→ **Dataset content**
━━━━━━

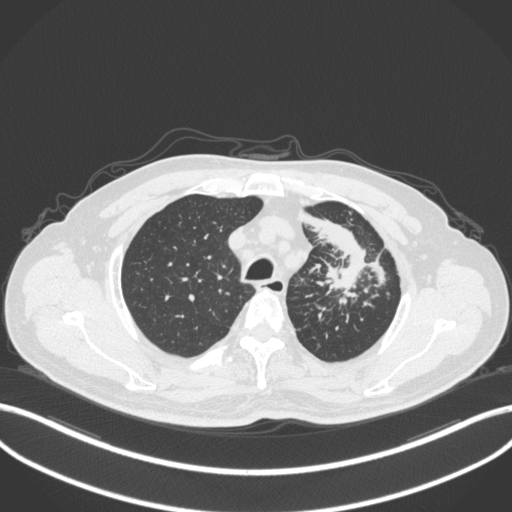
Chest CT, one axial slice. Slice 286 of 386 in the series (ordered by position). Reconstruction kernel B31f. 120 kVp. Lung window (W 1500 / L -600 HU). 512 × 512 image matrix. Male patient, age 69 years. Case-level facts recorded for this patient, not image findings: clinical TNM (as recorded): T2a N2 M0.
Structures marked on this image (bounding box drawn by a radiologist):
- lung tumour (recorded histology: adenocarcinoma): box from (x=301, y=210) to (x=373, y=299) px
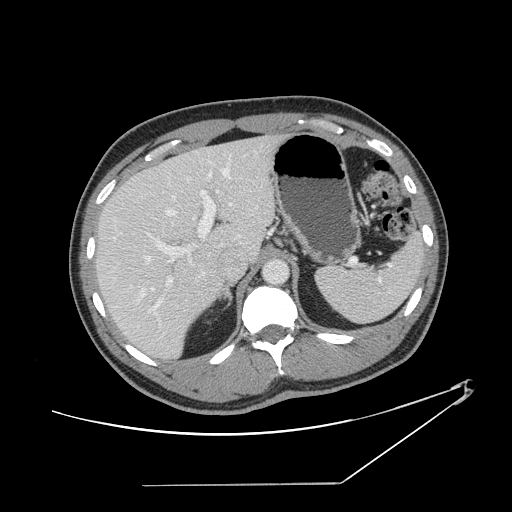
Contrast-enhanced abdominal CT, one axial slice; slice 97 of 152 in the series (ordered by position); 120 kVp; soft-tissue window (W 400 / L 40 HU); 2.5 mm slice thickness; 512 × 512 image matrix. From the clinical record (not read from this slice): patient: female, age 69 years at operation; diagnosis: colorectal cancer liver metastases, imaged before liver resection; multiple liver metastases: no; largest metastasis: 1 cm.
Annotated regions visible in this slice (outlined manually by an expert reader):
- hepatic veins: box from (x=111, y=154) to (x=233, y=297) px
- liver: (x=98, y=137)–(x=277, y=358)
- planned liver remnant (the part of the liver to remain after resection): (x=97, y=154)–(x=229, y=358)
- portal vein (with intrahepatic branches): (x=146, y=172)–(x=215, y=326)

━━━━━━

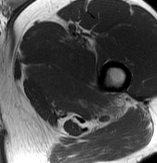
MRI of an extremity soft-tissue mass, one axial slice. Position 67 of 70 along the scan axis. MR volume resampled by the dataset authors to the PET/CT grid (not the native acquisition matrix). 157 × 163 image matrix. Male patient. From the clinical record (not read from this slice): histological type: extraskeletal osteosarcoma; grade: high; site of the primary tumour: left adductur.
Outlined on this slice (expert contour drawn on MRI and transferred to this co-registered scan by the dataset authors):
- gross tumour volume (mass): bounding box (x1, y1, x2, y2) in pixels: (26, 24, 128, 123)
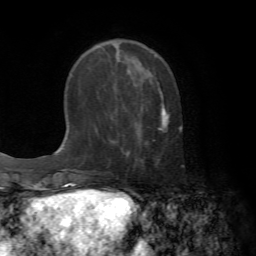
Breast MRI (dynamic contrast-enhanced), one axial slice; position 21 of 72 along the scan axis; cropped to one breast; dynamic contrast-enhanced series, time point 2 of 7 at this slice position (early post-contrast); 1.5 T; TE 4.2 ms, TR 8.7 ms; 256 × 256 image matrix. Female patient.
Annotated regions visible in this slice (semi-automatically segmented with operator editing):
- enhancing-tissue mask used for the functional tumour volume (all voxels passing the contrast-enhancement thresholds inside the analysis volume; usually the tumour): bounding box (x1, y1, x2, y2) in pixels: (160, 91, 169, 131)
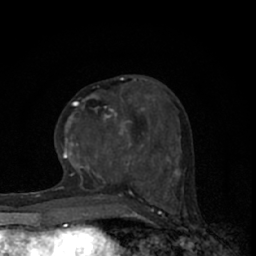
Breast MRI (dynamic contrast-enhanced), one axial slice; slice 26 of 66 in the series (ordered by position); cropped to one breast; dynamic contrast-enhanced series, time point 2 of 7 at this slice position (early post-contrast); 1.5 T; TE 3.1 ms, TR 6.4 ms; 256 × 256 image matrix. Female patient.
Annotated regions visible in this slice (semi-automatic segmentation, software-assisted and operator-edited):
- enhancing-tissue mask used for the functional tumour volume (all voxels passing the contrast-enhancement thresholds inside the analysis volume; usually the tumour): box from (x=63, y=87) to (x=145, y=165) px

━━━━━━

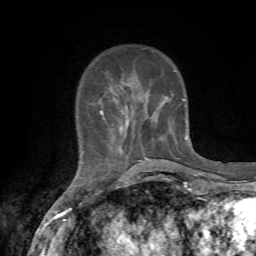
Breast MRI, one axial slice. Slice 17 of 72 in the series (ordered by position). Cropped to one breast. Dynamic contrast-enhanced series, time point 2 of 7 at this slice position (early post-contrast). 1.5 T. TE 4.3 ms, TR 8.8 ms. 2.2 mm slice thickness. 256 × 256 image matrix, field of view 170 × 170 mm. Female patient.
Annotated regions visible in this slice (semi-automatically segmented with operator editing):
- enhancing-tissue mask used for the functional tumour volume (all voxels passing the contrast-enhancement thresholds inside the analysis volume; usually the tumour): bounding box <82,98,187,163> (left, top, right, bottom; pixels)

━━━━━━

→ **Action item**
Scan the records for the word "axis", and copy each line where it is found.

→ **Final answer**
MRI of an extremity soft-tissue mass, one axial slice. Position 67 of 70 along the scan axis. MR volume resampled by the dataset authors to the PET/CT grid (not the native acquisition matrix). 157 × 163 image matrix. Male patient. From the clinical record (not read from this slice): histological type: extraskeletal osteosarcoma; grade: high; site of the primary tumour: left adductur.
Breast MRI (dynamic contrast-enhanced), one axial slice; position 21 of 72 along the scan axis; cropped to one breast; dynamic contrast-enhanced series, time point 2 of 7 at this slice position (early post-contrast); 1.5 T; TE 4.2 ms, TR 8.7 ms; 256 × 256 image matrix. Female patient.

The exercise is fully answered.